Collected data:
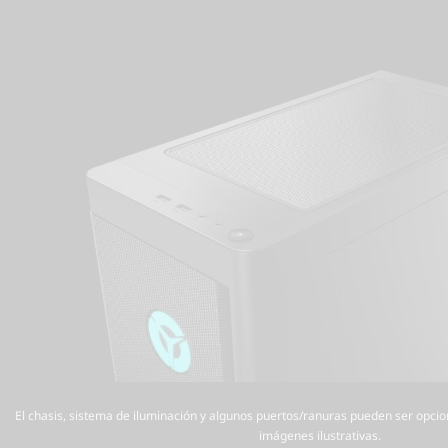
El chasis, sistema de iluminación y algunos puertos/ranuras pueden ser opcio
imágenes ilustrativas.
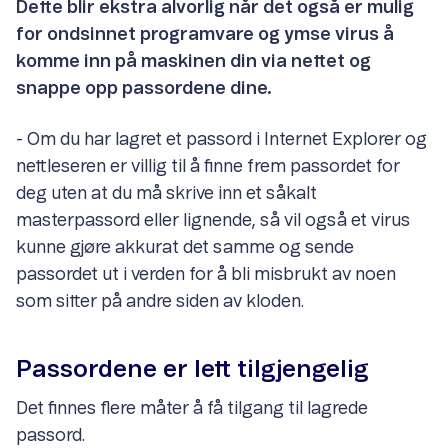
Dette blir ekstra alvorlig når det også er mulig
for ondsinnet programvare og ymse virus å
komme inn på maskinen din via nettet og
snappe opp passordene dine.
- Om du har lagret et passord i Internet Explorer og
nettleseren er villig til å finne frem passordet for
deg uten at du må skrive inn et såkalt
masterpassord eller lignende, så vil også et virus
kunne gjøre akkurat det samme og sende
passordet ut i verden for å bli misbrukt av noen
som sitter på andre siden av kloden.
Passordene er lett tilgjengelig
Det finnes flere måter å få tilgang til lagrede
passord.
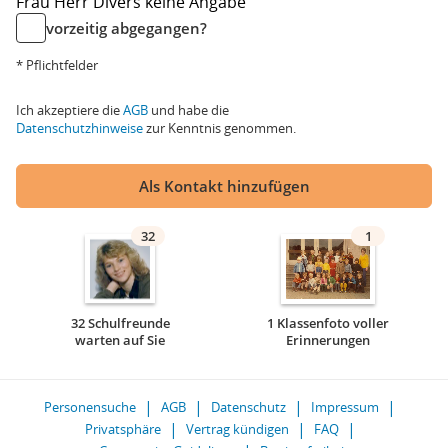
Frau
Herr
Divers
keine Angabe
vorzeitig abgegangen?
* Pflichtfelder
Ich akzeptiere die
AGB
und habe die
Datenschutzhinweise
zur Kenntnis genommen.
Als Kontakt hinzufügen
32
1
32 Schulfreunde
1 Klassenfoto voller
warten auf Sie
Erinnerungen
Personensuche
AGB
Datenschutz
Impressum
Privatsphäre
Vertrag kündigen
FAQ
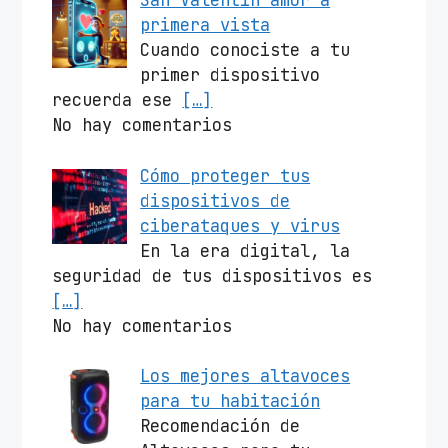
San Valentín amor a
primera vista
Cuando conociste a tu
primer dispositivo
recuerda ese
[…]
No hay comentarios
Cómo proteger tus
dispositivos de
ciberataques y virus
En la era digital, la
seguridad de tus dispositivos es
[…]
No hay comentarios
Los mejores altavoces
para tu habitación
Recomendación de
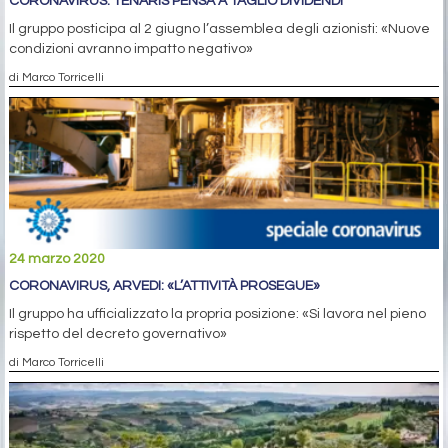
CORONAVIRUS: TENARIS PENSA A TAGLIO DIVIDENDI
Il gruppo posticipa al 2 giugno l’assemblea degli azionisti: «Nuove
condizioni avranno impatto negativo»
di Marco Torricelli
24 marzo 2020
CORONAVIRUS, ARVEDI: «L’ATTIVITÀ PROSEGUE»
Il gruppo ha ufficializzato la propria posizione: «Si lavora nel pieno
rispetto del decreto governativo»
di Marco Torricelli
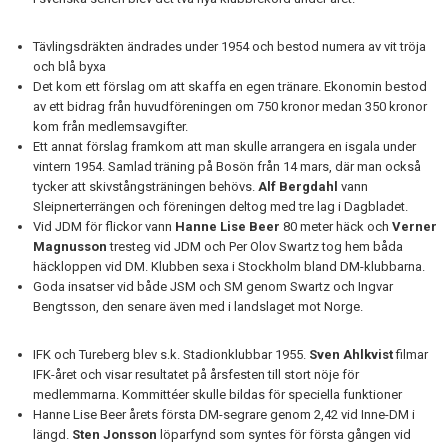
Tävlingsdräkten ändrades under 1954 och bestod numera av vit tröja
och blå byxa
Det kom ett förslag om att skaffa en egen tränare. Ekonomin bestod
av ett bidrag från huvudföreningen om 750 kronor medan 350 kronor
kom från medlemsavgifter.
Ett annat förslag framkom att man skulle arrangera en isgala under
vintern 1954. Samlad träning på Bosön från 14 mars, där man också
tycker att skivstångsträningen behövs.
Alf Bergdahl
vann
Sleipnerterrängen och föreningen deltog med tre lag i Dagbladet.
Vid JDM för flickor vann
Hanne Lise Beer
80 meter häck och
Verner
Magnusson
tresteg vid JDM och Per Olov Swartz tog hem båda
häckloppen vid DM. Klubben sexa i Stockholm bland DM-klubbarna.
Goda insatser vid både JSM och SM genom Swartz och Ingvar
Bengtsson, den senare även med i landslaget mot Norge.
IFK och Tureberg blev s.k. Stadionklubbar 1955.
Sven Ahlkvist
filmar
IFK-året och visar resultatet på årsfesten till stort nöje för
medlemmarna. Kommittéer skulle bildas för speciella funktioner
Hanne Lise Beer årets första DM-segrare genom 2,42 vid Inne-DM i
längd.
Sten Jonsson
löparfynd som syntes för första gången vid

...

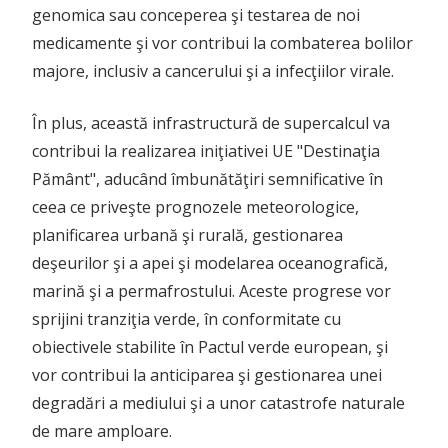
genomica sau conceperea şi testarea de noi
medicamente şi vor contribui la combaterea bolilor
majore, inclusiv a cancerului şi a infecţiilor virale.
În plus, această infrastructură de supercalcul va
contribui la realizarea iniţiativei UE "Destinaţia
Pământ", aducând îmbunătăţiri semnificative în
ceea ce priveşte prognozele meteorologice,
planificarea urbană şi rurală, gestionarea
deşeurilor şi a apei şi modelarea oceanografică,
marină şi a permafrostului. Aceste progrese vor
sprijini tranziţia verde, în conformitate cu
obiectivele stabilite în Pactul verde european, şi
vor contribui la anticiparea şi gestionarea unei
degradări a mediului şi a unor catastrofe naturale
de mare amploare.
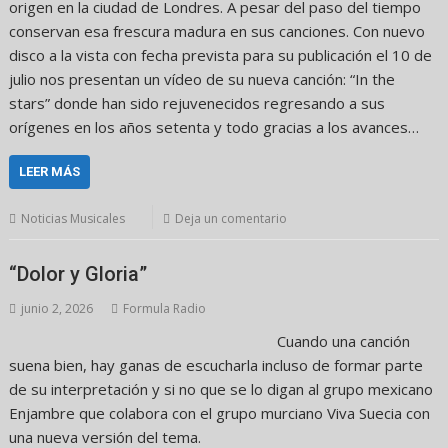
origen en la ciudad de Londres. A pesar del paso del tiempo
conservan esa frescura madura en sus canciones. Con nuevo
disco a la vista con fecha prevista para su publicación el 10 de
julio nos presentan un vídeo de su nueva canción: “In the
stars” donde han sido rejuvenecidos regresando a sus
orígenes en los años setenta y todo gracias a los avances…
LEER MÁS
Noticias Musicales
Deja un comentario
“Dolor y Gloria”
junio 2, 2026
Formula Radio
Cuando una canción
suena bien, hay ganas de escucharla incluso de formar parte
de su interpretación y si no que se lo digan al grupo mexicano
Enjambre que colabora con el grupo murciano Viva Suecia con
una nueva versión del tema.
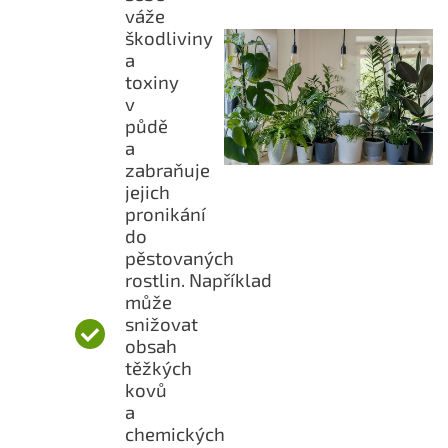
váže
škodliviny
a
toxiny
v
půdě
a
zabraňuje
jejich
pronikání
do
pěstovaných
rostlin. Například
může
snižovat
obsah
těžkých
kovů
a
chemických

TASK DETAILS |
Pull every line containing the word "skulle" out of the entries above.

EXERCISE ANSWER |
Ett annat förslag framkom att man skulle arrangera en isgala under
medlemmarna. Kommittéer skulle bildas för speciella funktioner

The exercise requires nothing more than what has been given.